When Sister Agnes left, Nick looked around the room, to make sure no one else was there. She hadn’t locked him in, but the interview tricks were the same—place yourself between the subject and the door; arrange the physical circumstances to emphasize the authority of one, the dependence of the other. In the interview room, you try to put the subject in a little rickety chair, while yours is large and comfortable. Tricky, tricky nun! Here, there was no suitable place for him and Grace to sit together, and after he scanned the room, he decided they wouldn’t share a pew. They would stand, in the corner, he supposed; if Nick were a braver man, or a far worse one, he could have seized the high ground and stood behind the altar. He had to remind himself that this was not adversarial, there was no confession to be had, there was no crime here. This was a non-missing missing child, who had to be spoken with, who had to be told to go home. This was not detective business, not even police business, except in the broadest sense of service.
To serve Ivan Lopez, or to protect from him? How had his wife died, and why did his daughter run? “Cancer” had worked on Nick, he realized, “drowning” on Sister Agnes. Each story had struck them, had made them willing to travel with him, even carry him awhile, when they would have otherwise dropped him, moved on.
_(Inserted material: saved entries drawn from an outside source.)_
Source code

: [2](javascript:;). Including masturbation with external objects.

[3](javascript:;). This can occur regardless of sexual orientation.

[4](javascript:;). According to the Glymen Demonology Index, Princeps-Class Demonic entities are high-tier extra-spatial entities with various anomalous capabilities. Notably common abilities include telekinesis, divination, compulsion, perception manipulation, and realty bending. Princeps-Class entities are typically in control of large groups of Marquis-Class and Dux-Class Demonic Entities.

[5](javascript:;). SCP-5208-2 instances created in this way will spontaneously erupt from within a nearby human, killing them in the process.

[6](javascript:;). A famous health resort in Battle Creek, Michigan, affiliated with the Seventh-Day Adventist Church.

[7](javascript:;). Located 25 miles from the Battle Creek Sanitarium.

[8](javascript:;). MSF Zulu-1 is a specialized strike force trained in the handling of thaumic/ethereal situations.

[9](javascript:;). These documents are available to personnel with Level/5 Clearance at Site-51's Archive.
Lopez must have been looking at the river, thinking about it, when he told that story to the nun; it was more troubling for Nick to wonder what had reminded Lopez of cancer when they’d spoken. Still, Lopez was likely no worse than a lost, lonely man who had scammed an excellent education for his daughter, and conned an experienced detective into becoming a private bloodhound to look after her when she was safe but not in eyesight. What was wrong with Lopez? Somebody should drain it from him and bottle it, and drop it into the water supply, let it flood through every sink in the city.
A few months before, Nick had called a woman to tell her that her son had been shot in the head.
“Grazed. Somebody called, from the block. I heard it was only a graze wound.”
It was true, the wound had been slight. And Nick had locked up the son not long after, for shooting someone else. And the son had been shot before, and had lived, obviously. But she had said “Thank you” and had hung up, with casual civility, like Nick was a telemarketer and she was presently satisfied with her service. He had been so struck by her response, that he’d looked up her background, expecting to find a crack whore, a parolee, but instead he’d found that she was not just not a criminal, but a corrections officer, a city worker. Why hadn’t she hustled detective friends, acquaintances, strangers, into being bloodhounds for her son? Nick wished he hadn’t thought of the dog again. Lucky, Brownie, whoever you are—tell the truth, bitch.
Nick sat down in a pew, in the front. His head hurt. He looked at the altar, draped in white, with tall white candles and bouquets of yellow roses above, the woman in brown below. Not a picture—a glass-fronted casket, the body in repose, head on a pillow, hands clasped. The garments were a deep brown, the color of coffee or soil, and seemed to flow around her, the veil, the cowl, the robe, utterly still, of course, but fresh-seeming, as if a wind had arranged them to drift and drop, just so. The face was a white mask, wax perhaps, as were the hands. They would have to keep that cool, wouldn’t they, or the sight of a saint melted to jelly would send the girls screaming to Buddha. Maybe it was ceramic. That made more sense. But it was the body that drew his eye, something in the contours, how the cloth tented the frame, gapping oddly on either side of a slight peak in the middle. That was it, the hip. The cloth followed the bone closely, dropping off from the ribs and picking up again at the pelvis, falling again below. The robes obscured the fact of death, at first, and then they magnified it. It made Nick somewhat uneasy, which he didn’t understand, because this was not even the first body he’d seen in the last twenty-four hours.